A list is generated (revs->commits). The first element (the top one) in the commit tree is added to that list. Commits are then gradually taken from the start of that list, and their parents are added to the end of the list.

As I read the code, I discovered that, in the midst of the ‘fog’ of auxiliary functions, there is a complex logic for filtering commits — just what I had been looking for such a long time. This is what happens in the get_revision_1 function:

commit get_revision_1(rev_info revs) {
    commit commit;
    commit = pop_commit(revs->commits);
    try_to_sipmlify_commit(commit);
    return commit;
}
void try_to_simplify_commit(commit commit) {
    for (parent = commit->parents; parent; parent = parent->next) {
        if (rev_compare_tree(revs, parent, commit) == REV_TREE_SAME) {
            parent->next = NULL;
            commit->parents = parent;
        }
    }
}

In a case where several branches are merged, if the state of the file remains the same as in one of the branches, there is no point considering the other branches. If the state of the file hasn’t changed anywhere, we will only leave the first branch.

Here is an example. Let’s mark commits in which the file has not changed with a “0”, those in which the file has changed with a “1”, and branch merging with an “X”.

In this situation the code will not consider the feature branch — it doesn’t have any changes. If the file there has actually been changed, then the changes have been jettisoned in X, and that means that their story is not very relevant: the code in question is no longer there.

Something similar happened in our case as well. Two developers made changes to one file — Page.php. One of them made changes on the master branch, in the deadbeef commit; the other one made changes on the branch relating to their task.

When the second developer sent changes from the master branch to the task branch, a conflict occurred. As the second developer was in the process of resolving this conflict, they simply jettisoned the changes from the master. Time passed, they finished work on the task, and the task branch was sent to the master, thus deleting the changes from the deadbeef commit.

At the same time, the commit remained. However, if you ran git log with the Page.php parameter, you wouldn’t see the deadbeef commit in the output.

Optimisation is not a good thing

I immediately embarked on a careful study of the rules for sending changes and bugs to Git itself. After all, I thought I had identified a serious problem. Just the thought of it: some of the commits would simply disappear from the output, and this was default behaviour! Fortunately, there turned out to be a lot of rules, it was late, and by the following morning my zeal had fizzled out.

I realised that this optimisation really speeds up the work of Git on large repositories such as ours. And, what’s more, we found documentation for it on man git-rev-list, and this behaviour is very easy to turn off.

Incidentally, what was the role of —-follow in this story?

In actual fact, there are lots of ways to influence the working of this logic.
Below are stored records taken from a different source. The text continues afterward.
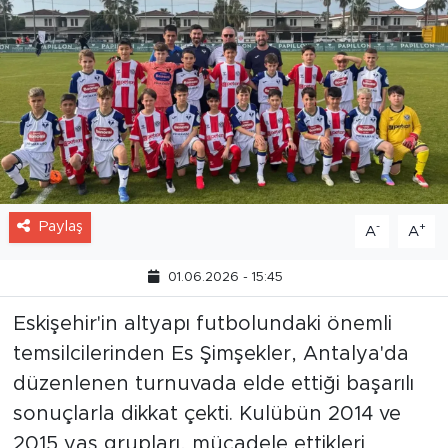
Paylaş
-
+
A
A
01.06.2026 - 15:45
Eskişehir'in altyapı futbolundaki önemli
temsilcilerinden Es Şimşekler, Antalya'da
düzenlenen turnuvada elde ettiği başarılı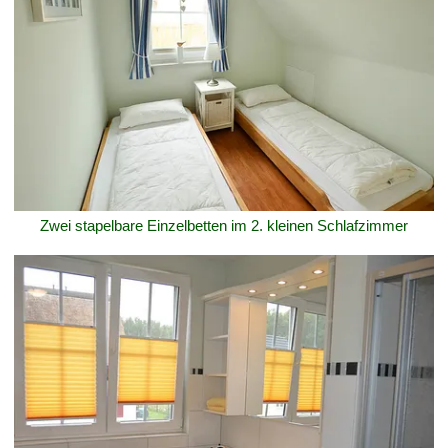
Zwei stapelbare Einzelbetten im 2. kleinen Schlafzimmer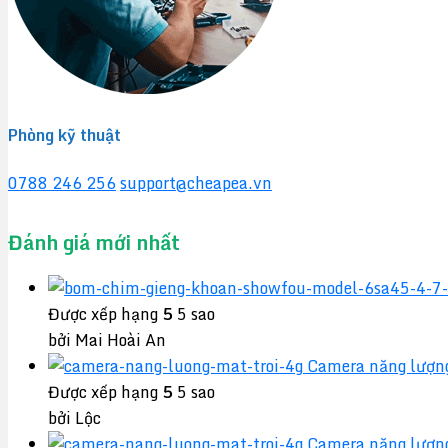
Phòng kỹ thuật
0788 246 256
support@cheapea.vn
Đánh giá mới nhất
Được xếp hạng
5
5 sao
bởi Mai Hoài An
Camera năng lượn
Được xếp hạng
5
5 sao
bởi Lộc
Camera năng lượn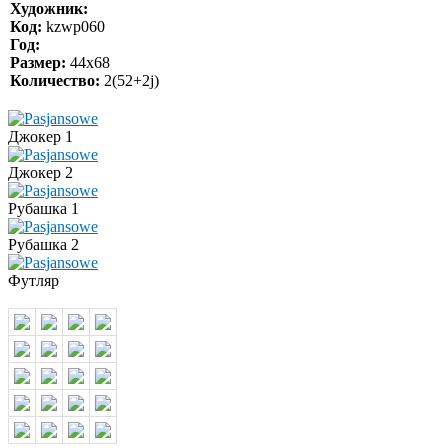
Художник:
Код:
kzwp060
Год:
Размер:
44х68
Количество:
2(52+2j)
Джокер 1
Джокер 2
Рубашка 1
Рубашка 2
Футляр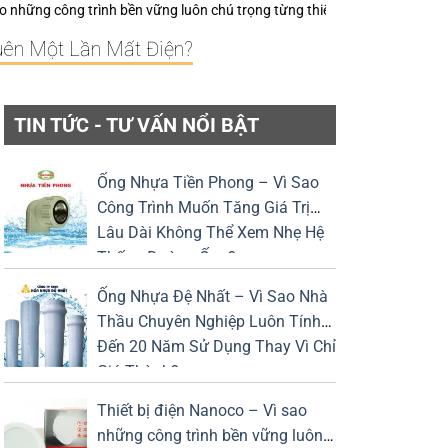
g luôn chú trọng từng thiết bị điện nhỏ?
Keo Dán Bảo Ôn Superlon – Vì 
uên Một Lần Mất Điện?
TIN TỨC - TƯ VẤN NỔI BẬT
Ống Nhựa Tiền Phong – Vì Sao
Công Trình Muốn Tăng Giá Trị
Lâu Dài Không Thể Xem Nhẹ Hệ
Thống Đường Ống?
Ống Nhựa Đệ Nhất – Vì Sao Nhà
Thầu Chuyên Nghiệp Luôn Tính
Đến 20 Năm Sử Dụng Thay Vì Chỉ
Giá Thành?
Thiết bị điện Nanoco – Vì sao
những công trình bền vững luôn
We found a specific comment, from 13 years earlier, concerning the follow flag in the Git code:

Can’t prune commits with rename following: the paths change.

P.S: Personally speaking, I have been working on the Bumble release engineering team for several years already, and lots of us reckon we know all about Git.

(Original source: xkcd.com/1597)

In this connection, we need to get to the bottom of the problems which occur in this system. Some of them, it seems to me, are quite intriguing, such as for example, the one described in this article. Problems are very often solved quickly. There are a lot of things we have encountered already; some are well described in the documentation. This case was an exception.

In actual fact, the documentation did have a section entitled “History Simplification”, but I missed it.

And, for those who have read to the end of this article, I have a little bonus for you to take home. I have a little repository where the problem in question is replicated:

$ git clone https://github.com/Md-Cake/lost-changes.git
Cloning into ‘lost-changes’…
…
$ git log --oneline test.php
edfd6a4 master: print 3 between 1 and 2
096d4cf init
$ git log --oneline --full-history test.php
afea493 (HEAD -> master, origin/master, origin/HEAD) Merge branch 'changekiller'
57041b8 (origin/changekiller) print 4 between 1 and 2
edfd6a4 master: print 3 between 1 and 2
096d4cf init

Thanks for reading!